▸ **Material provided**
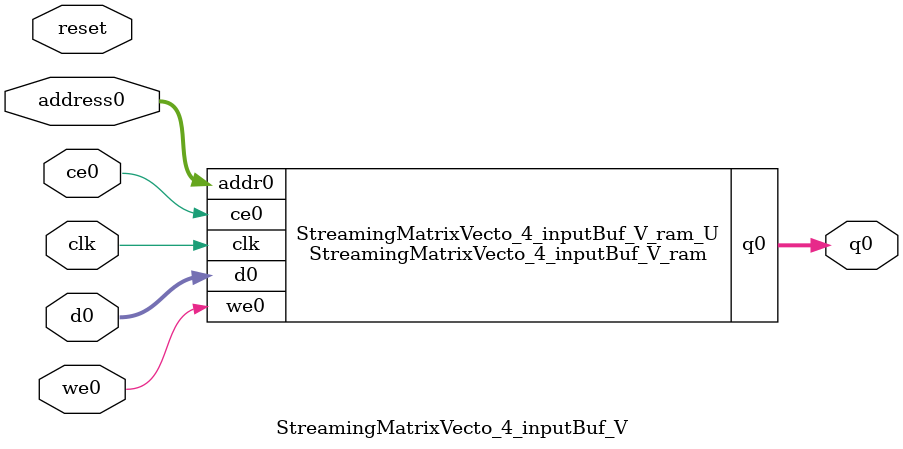
<source format=v>
`timescale 1 ns / 1 ps
module StreamingMatrixVecto_4_inputBuf_V_ram (addr0, ce0, d0, we0, q0,  clk);

parameter DWIDTH = 32;
parameter AWIDTH = 6;
parameter MEM_SIZE = 36;

input[AWIDTH-1:0] addr0;
input ce0;
input[DWIDTH-1:0] d0;
input we0;
output reg[DWIDTH-1:0] q0;
input clk;

(* ram_style = "block" *)reg [DWIDTH-1:0] ram[0:MEM_SIZE-1];




always @(posedge clk)  
begin 
    if (ce0) 
    begin
        if (we0) 
        begin 
            ram[addr0] <= d0; 
        end 
        q0 <= ram[addr0];
    end
end


endmodule

`timescale 1 ns / 1 ps
module StreamingMatrixVecto_4_inputBuf_V(
    reset,
    clk,
    address0,
    ce0,
    we0,
    d0,
    q0);

parameter DataWidth = 32'd32;
parameter AddressRange = 32'd36;
parameter AddressWidth = 32'd6;
input reset;
input clk;
input[AddressWidth - 1:0] address0;
input ce0;
input we0;
input[DataWidth - 1:0] d0;
output[DataWidth - 1:0] q0;



StreamingMatrixVecto_4_inputBuf_V_ram StreamingMatrixVecto_4_inputBuf_V_ram_U(
    .clk( clk ),
    .addr0( address0 ),
    .ce0( ce0 ),
    .we0( we0 ),
    .d0( d0 ),
    .q0( q0 ));

endmodule


</source>
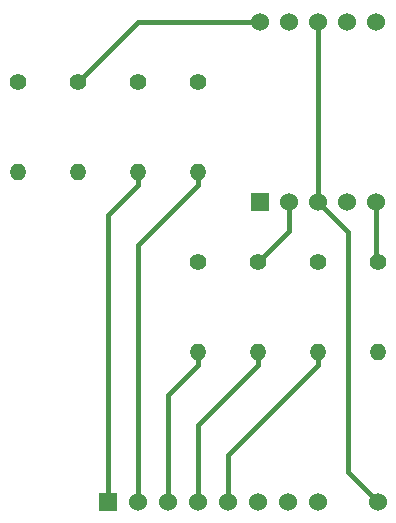
<source format=gbr>
%TF.GenerationSoftware,KiCad,Pcbnew,5.1.4-3.fc31*%
%TF.CreationDate,2019-11-08T16:10:21+01:00*%
%TF.ProjectId,LED_display,4c45445f-6469-4737-906c-61792e6b6963,rev?*%
%TF.SameCoordinates,PX76b1be0PY76b1be0*%
%TF.FileFunction,Copper,L1,Top*%
%TF.FilePolarity,Positive*%
%FSLAX46Y46*%
G04 Gerber Fmt 4.6, Leading zero omitted, Abs format (unit mm)*
G04 Created by KiCad (PCBNEW 5.1.4-3.fc31) date 2019-11-08 16:10:21*
%MOMM*%
%LPD*%
G04 APERTURE LIST*
%TA.AperFunction,ComponentPad*%
%ADD10R,1.524000X1.524000*%
%TD*%
%TA.AperFunction,ComponentPad*%
%ADD11C,1.524000*%
%TD*%
%TA.AperFunction,ComponentPad*%
%ADD12O,1.400000X1.400000*%
%TD*%
%TA.AperFunction,ComponentPad*%
%ADD13C,1.400000*%
%TD*%
%TA.AperFunction,Conductor*%
%ADD14C,0.400000*%
%TD*%
G04 APERTURE END LIST*
D10*
%TO.P,J1,1*%
%TO.N,Net-(J1-Pad1)*%
X12700000Y7620000D03*
D11*
%TO.P,J1,2*%
%TO.N,Net-(J1-Pad2)*%
X15240000Y7620000D03*
%TO.P,J1,3*%
%TO.N,Net-(J1-Pad3)*%
X17780000Y7620000D03*
%TO.P,J1,4*%
%TO.N,Net-(J1-Pad4)*%
X20320000Y7620000D03*
%TO.P,J1,5*%
%TO.N,Net-(J1-Pad5)*%
X22860000Y7620000D03*
%TO.P,J1,6*%
%TO.N,Net-(J1-Pad6)*%
X25400000Y7620000D03*
%TO.P,J1,7*%
%TO.N,Net-(J1-Pad7)*%
X27940000Y7620000D03*
%TO.P,J1,8*%
%TO.N,Net-(J1-Pad8)*%
X30480000Y7620000D03*
%TO.P,J1,9*%
%TO.N,Net-(J1-Pad9)*%
X35560000Y7620000D03*
%TD*%
D12*
%TO.P,R1,2*%
%TO.N,Net-(J1-Pad1)*%
X15240000Y35560000D03*
D13*
%TO.P,R1,1*%
%TO.N,Net-(R1-Pad1)*%
X15240000Y43180000D03*
%TD*%
D12*
%TO.P,R2,2*%
%TO.N,Net-(J1-Pad2)*%
X20320000Y35560000D03*
D13*
%TO.P,R2,1*%
%TO.N,Net-(R2-Pad1)*%
X20320000Y43180000D03*
%TD*%
D12*
%TO.P,R3,2*%
%TO.N,Net-(J1-Pad3)*%
X20320000Y20320000D03*
D13*
%TO.P,R3,1*%
%TO.N,Net-(R3-Pad1)*%
X20320000Y27940000D03*
%TD*%
D12*
%TO.P,R4,2*%
%TO.N,Net-(J1-Pad4)*%
X25400000Y20320000D03*
D13*
%TO.P,R4,1*%
%TO.N,Net-(R4-Pad1)*%
X25400000Y27940000D03*
%TD*%
D12*
%TO.P,R5,2*%
%TO.N,Net-(J1-Pad5)*%
X30480000Y20320000D03*
D13*
%TO.P,R5,1*%
%TO.N,Net-(R5-Pad1)*%
X30480000Y27940000D03*
%TD*%
D12*
%TO.P,R6,2*%
%TO.N,Net-(J1-Pad6)*%
X5080000Y35560000D03*
D13*
%TO.P,R6,1*%
%TO.N,Net-(R6-Pad1)*%
X5080000Y43180000D03*
%TD*%
D12*
%TO.P,R7,2*%
%TO.N,Net-(J1-Pad7)*%
X10160000Y35560000D03*
D13*
%TO.P,R7,1*%
%TO.N,Net-(R7-Pad1)*%
X10160000Y43180000D03*
%TD*%
D12*
%TO.P,R8,2*%
%TO.N,Net-(J1-Pad8)*%
X35560000Y20320000D03*
D13*
%TO.P,R8,1*%
%TO.N,Net-(R8-Pad1)*%
X35560000Y27940000D03*
%TD*%
D11*
%TO.P,U1,6*%
%TO.N,Net-(R2-Pad1)*%
X35400000Y48260000D03*
%TO.P,U1,7*%
%TO.N,Net-(R1-Pad1)*%
X32940000Y48260000D03*
%TO.P,U1,10*%
%TO.N,Net-(R7-Pad1)*%
X25560000Y48260000D03*
%TO.P,U1,9*%
%TO.N,Net-(R6-Pad1)*%
X28020000Y48260000D03*
%TO.P,U1,8*%
%TO.N,Net-(J1-Pad9)*%
X30480000Y48260000D03*
%TO.P,U1,5*%
%TO.N,Net-(R8-Pad1)*%
X35400000Y33020000D03*
%TO.P,U1,4*%
%TO.N,Net-(R3-Pad1)*%
X32940000Y33020000D03*
D10*
%TO.P,U1,1*%
%TO.N,Net-(R5-Pad1)*%
X25560000Y33020000D03*
D11*
%TO.P,U1,2*%
%TO.N,Net-(R4-Pad1)*%
X28020000Y33020000D03*
%TO.P,U1,3*%
%TO.N,Net-(J1-Pad9)*%
X30480000Y33020000D03*
%TD*%
D14*
%TO.N,Net-(J1-Pad9)*%
X30480000Y48260000D02*
X30480000Y33020000D01*
X30480000Y33020000D02*
X33020000Y30480000D01*
X33020000Y30480000D02*
X33020000Y10160000D01*
X33020000Y10160000D02*
X35560000Y7620000D01*
%TO.N,Net-(J1-Pad5)*%
X22860000Y7620000D02*
X22860000Y11599700D01*
X22860000Y11599700D02*
X30480000Y19219700D01*
X30480000Y20320000D02*
X30480000Y19219700D01*
%TO.N,Net-(J1-Pad4)*%
X25400000Y20320000D02*
X25400000Y19219700D01*
X25400000Y19219700D02*
X20320000Y14139700D01*
X20320000Y14139700D02*
X20320000Y7620000D01*
%TO.N,Net-(J1-Pad3)*%
X20320000Y20320000D02*
X20320000Y19219700D01*
X20320000Y19219700D02*
X17780000Y16679700D01*
X17780000Y16679700D02*
X17780000Y7620000D01*
%TO.N,Net-(J1-Pad2)*%
X20320000Y35560000D02*
X20320000Y34459700D01*
X20320000Y34459700D02*
X15240000Y29379700D01*
X15240000Y29379700D02*
X15240000Y7620000D01*
%TO.N,Net-(J1-Pad1)*%
X15240000Y35560000D02*
X15240000Y34459700D01*
X15240000Y34459700D02*
X12700000Y31919700D01*
X12700000Y31919700D02*
X12700000Y7620000D01*
%TO.N,Net-(R4-Pad1)*%
X28020000Y33020000D02*
X28020000Y30560000D01*
X28020000Y30560000D02*
X25400000Y27940000D01*
%TO.N,Net-(R7-Pad1)*%
X25560000Y48260000D02*
X15240000Y48260000D01*
X15240000Y48260000D02*
X10160000Y43180000D01*
%TO.N,Net-(R8-Pad1)*%
X35400000Y33020000D02*
X35400000Y28100000D01*
X35400000Y28100000D02*
X35560000Y27940000D01*
%TD*%
M02*

</source>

▸ **Written task**
When a line of the data holds the string "DWIDTH", pick it out and copy it.

▸ **Output below**
parameter DWIDTH = 32;
input[DWIDTH-1:0] d0;
output reg[DWIDTH-1:0] q0;
(* ram_style = "block" *)reg [DWIDTH-1:0] ram[0:MEM_SIZE-1];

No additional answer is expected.